*Exercise set*:
1. According to the AIOps passage, why are customers confused by vendors? Answer in one to three sentences.
2. Retype, character for character, the stretch of the AIOps passage from "AIOps and Cognitive" through "logs and changelogs.".

AIOps and Cognitive Operations are much used (or dare we say, overused) terms in the APM world. AIOps was first introduced by Gartner to refer to the set of APM tools that use AI to perform a specific set of functions in the APM universe. These could include raising alerts on anomalous infrastructure and network behavior, correlation of events across silos to identify a root cause and extracting information from unstructured data sources like server logs and changelogs.
Forrester introduced a similar term – Cognitive Operations – to refer to tools which had evolved beyond basic APM to IT, Network and Infrastructure Operations using ML techniques, and although this term did not take off the way AIOps did, it was used to describe similar capabilities.
Today, many erstwhile pureplay APM products have reinvented themselves as AIOps or Cognitive Operations tools. Yet, vendors tend to use the term AI very loosely, confusing customers. Behind the scenes, these tools rely solely on processed event data, or a post-facto correlation of seemingly disparate events to “intelligently” raise performance alerts and stitch accurate root cause. Most, if not all of them use a combination of business rules, dynamic thresholds inferred through machine learning techniques and temporal analysis of structured and unstructured data gathered from various monitored silos to raise what they refer to as “proactive alerts”.
Yet, these questions remain.
- If the alerts are indeed proactive, why do incidents still occur?
- Why is MTTR or Mean Time to resolve still the primary metric to gauge the tool’s success?

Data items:
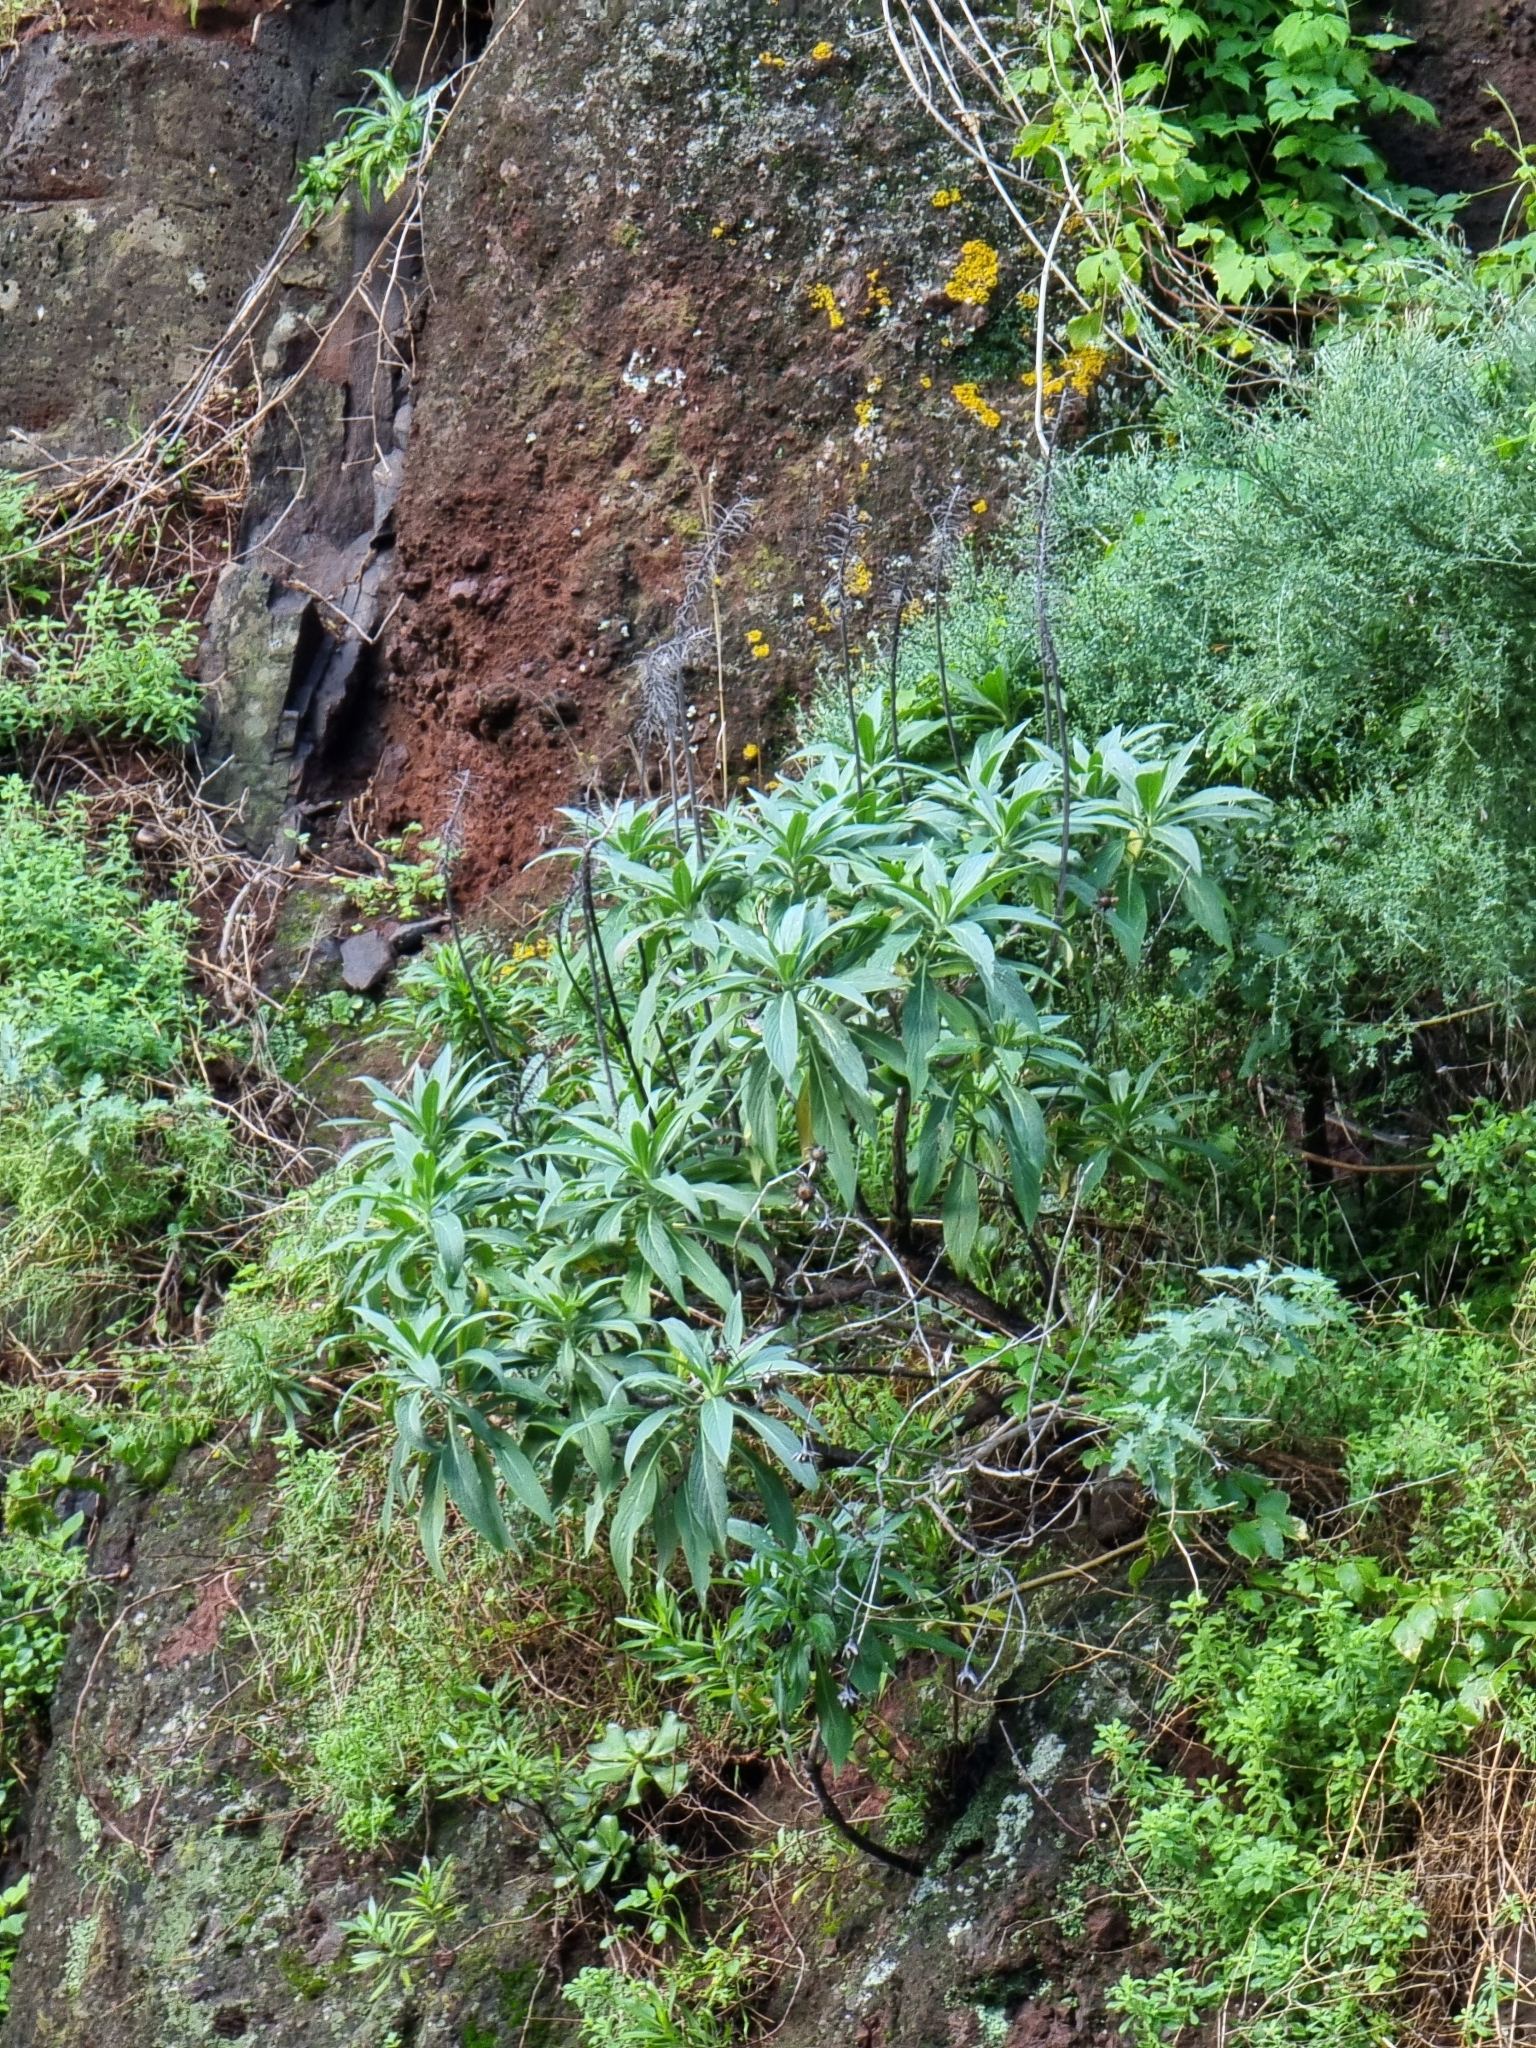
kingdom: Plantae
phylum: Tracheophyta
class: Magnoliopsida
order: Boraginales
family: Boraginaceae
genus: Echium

* * *

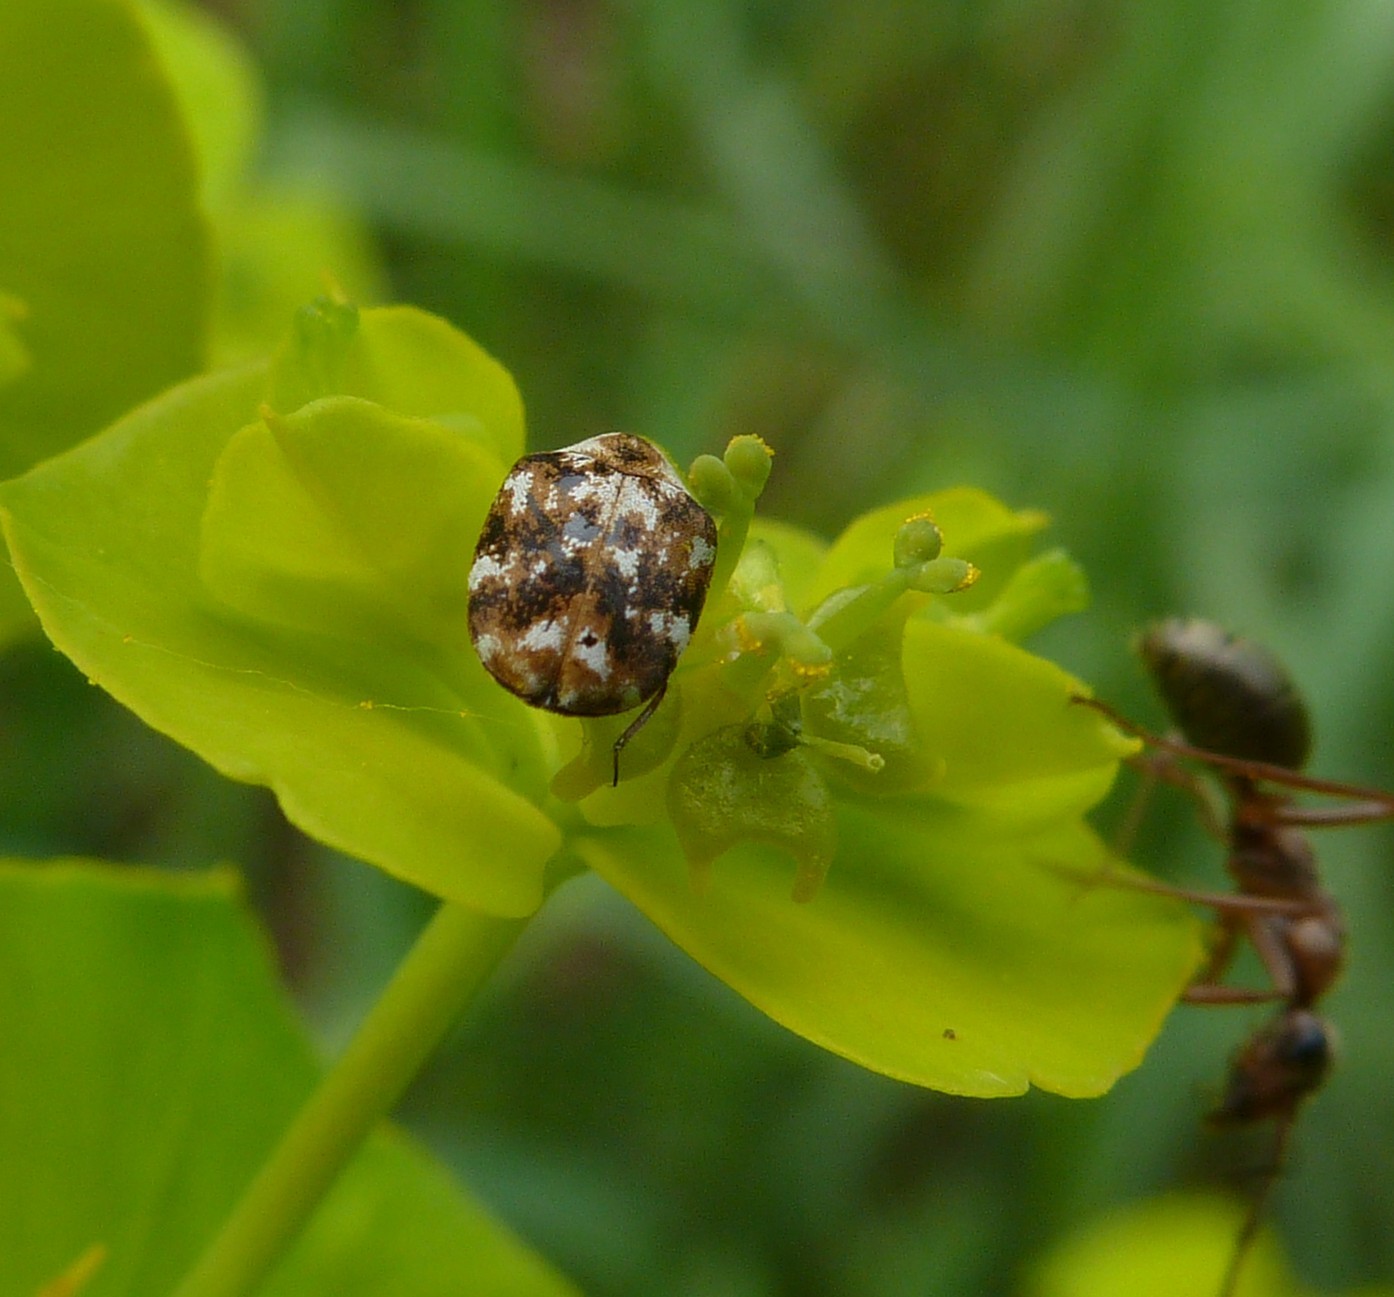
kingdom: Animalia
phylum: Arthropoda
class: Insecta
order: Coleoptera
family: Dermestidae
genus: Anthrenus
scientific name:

--

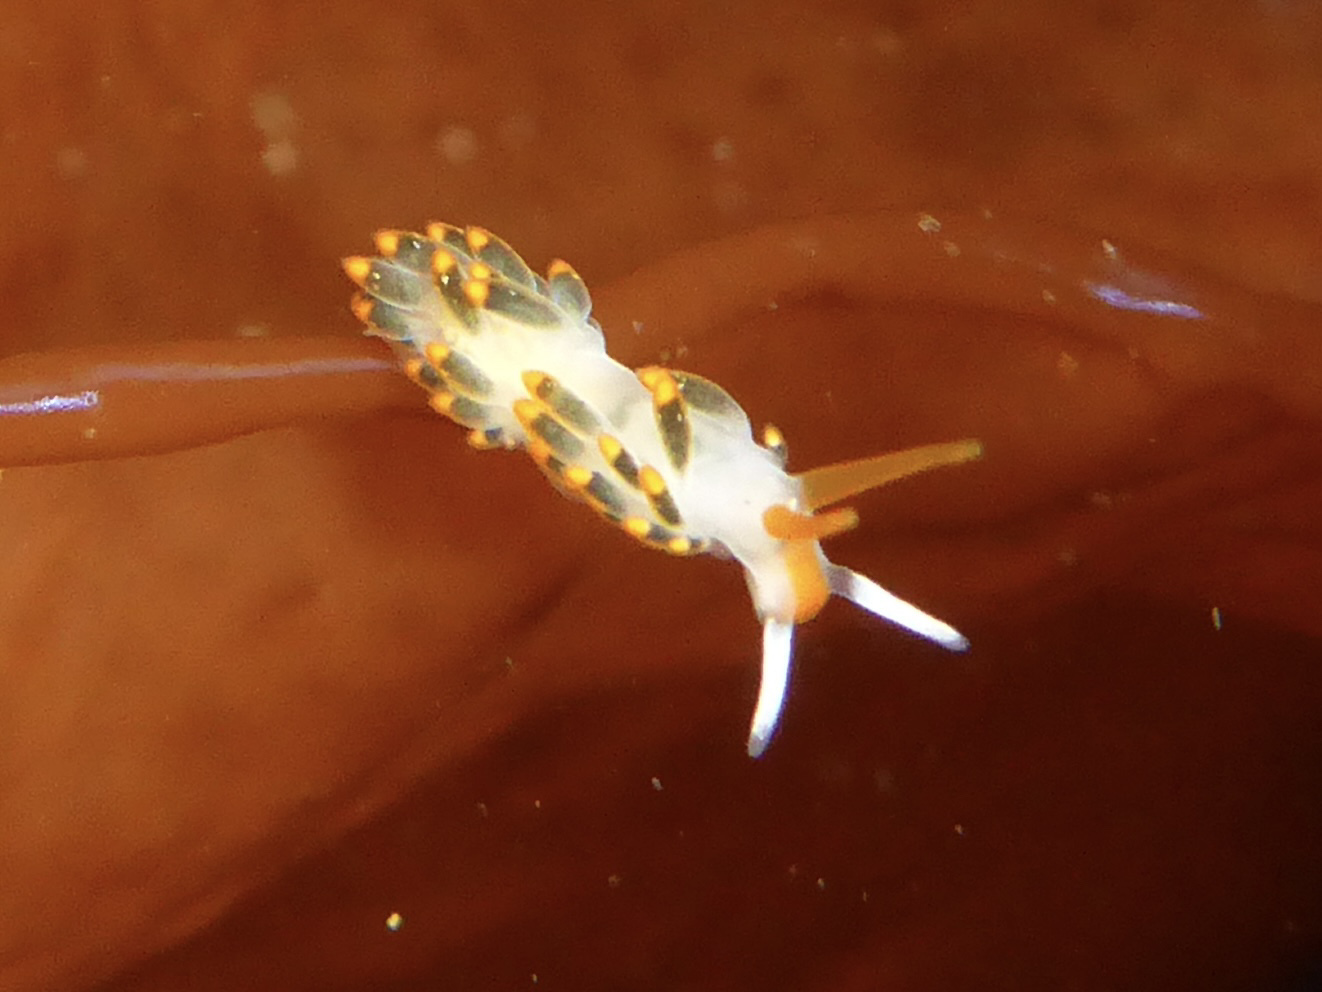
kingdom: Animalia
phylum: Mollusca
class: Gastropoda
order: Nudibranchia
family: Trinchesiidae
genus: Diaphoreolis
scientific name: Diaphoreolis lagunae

*Task answers*:
1. Customers are confused because vendors use the term AI very loosely. Behind the scenes, their tools rely solely on processed event data, or on a post-facto correlation of seemingly disparate events, to raise performance alerts and stitch root cause.

2.
AIOps and Cognitive Operations are much used (or dare we say, overused) terms in the APM world. AIOps was first introduced by Gartner to refer to the set of APM tools that use AI to perform a specific set of functions in the APM universe. These could include raising alerts on anomalous infrastructure and network behavior, correlation of events across silos to identify a root cause and extracting information from unstructured data sources like server logs and changelogs.